Your objective: Reproduce the listing word for word, covering the stretch from its first line through the line that contains "今日も色んなクルマを触らせていただいてます(*´ω｀)".

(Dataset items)

=== Section Start ===

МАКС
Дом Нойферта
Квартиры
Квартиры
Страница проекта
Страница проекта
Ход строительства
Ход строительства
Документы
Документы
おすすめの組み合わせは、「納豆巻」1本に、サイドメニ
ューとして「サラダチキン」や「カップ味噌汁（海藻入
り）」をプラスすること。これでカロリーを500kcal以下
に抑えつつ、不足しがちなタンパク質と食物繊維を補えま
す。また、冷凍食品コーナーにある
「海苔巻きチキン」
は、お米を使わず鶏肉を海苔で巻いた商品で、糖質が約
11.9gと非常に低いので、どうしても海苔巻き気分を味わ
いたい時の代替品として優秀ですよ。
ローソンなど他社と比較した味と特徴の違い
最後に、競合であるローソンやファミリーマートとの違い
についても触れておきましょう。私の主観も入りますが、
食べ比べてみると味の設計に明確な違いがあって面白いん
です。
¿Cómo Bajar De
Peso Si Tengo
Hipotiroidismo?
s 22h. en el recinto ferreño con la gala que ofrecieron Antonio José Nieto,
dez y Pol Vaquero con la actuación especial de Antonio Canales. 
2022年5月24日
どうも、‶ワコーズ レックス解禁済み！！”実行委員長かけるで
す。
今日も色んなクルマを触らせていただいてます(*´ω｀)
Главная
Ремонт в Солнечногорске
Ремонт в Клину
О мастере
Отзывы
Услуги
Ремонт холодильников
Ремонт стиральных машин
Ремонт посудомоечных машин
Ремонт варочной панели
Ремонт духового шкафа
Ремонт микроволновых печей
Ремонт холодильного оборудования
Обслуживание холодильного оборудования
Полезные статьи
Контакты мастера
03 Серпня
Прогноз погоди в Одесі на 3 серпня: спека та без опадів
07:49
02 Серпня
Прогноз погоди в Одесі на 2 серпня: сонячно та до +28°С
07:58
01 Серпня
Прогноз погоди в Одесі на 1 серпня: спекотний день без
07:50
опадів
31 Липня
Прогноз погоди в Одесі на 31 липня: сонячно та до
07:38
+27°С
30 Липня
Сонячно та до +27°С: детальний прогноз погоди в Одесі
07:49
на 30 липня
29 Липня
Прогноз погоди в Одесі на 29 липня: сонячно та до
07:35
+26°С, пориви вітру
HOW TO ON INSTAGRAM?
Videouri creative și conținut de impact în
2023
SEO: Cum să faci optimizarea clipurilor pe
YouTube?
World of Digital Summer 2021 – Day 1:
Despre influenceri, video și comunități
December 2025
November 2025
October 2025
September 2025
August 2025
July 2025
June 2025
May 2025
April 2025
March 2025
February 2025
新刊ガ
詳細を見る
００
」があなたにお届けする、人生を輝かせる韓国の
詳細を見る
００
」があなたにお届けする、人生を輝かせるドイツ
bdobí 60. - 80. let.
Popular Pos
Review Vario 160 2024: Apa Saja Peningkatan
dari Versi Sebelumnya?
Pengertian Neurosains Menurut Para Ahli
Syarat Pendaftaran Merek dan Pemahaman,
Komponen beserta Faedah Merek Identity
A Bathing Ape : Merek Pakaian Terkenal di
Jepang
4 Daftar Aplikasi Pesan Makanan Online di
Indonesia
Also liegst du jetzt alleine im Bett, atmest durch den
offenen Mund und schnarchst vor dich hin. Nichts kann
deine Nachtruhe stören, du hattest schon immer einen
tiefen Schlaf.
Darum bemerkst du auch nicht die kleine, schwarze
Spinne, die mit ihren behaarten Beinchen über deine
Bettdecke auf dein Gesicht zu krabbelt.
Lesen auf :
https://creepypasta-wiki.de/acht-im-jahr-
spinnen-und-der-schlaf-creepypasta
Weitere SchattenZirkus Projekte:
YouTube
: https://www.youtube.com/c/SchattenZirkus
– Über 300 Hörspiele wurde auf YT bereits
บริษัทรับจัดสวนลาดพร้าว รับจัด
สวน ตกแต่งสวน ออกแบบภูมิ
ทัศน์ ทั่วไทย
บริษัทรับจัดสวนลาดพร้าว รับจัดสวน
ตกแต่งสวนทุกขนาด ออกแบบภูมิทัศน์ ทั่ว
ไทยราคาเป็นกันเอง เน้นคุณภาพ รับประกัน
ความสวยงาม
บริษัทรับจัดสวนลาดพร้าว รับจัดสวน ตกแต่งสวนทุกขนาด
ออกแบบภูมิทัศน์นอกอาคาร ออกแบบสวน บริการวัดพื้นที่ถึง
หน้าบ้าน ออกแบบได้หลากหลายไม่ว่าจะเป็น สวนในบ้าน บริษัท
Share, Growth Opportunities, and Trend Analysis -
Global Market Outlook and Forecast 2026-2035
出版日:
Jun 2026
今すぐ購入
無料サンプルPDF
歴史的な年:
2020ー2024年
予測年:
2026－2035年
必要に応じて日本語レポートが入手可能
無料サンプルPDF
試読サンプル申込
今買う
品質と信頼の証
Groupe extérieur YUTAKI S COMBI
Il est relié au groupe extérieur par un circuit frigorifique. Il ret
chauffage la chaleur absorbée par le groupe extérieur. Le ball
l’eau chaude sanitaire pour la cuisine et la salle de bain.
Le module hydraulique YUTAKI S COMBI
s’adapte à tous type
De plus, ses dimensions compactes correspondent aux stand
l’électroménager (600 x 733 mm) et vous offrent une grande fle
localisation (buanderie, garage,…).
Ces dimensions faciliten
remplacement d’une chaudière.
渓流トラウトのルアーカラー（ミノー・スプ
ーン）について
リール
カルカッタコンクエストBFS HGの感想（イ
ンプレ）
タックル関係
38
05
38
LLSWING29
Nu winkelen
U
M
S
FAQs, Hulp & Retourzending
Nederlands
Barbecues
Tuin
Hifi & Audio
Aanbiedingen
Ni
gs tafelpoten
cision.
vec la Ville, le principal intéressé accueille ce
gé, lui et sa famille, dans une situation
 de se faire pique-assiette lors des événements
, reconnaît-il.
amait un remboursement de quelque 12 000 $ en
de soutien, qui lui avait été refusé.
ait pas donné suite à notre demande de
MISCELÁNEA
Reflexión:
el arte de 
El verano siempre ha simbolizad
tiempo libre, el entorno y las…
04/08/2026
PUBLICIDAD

=== Section End ===

Written solution:
МАКС
Дом Нойферта
Квартиры
Квартиры
Страница проекта
Страница проекта
Ход строительства
Ход строительства
Документы
Документы
おすすめの組み合わせは、「納豆巻」1本に、サイドメニ
ューとして「サラダチキン」や「カップ味噌汁（海藻入
り）」をプラスすること。これでカロリーを500kcal以下
に抑えつつ、不足しがちなタンパク質と食物繊維を補えま
す。また、冷凍食品コーナーにある
「海苔巻きチキン」
は、お米を使わず鶏肉を海苔で巻いた商品で、糖質が約
11.9gと非常に低いので、どうしても海苔巻き気分を味わ
いたい時の代替品として優秀ですよ。
ローソンなど他社と比較した味と特徴の違い
最後に、競合であるローソンやファミリーマートとの違い
についても触れておきましょう。私の主観も入りますが、
食べ比べてみると味の設計に明確な違いがあって面白いん
です。
¿Cómo Bajar De
Peso Si Tengo
Hipotiroidismo?
s 22h. en el recinto ferreño con la gala que ofrecieron Antonio José Nieto,
dez y Pol Vaquero con la actuación especial de Antonio Canales. 
2022年5月24日
どうも、‶ワコーズ レックス解禁済み！！”実行委員長かけるで
す。
今日も色んなクルマを触らせていただいてます(*´ω｀)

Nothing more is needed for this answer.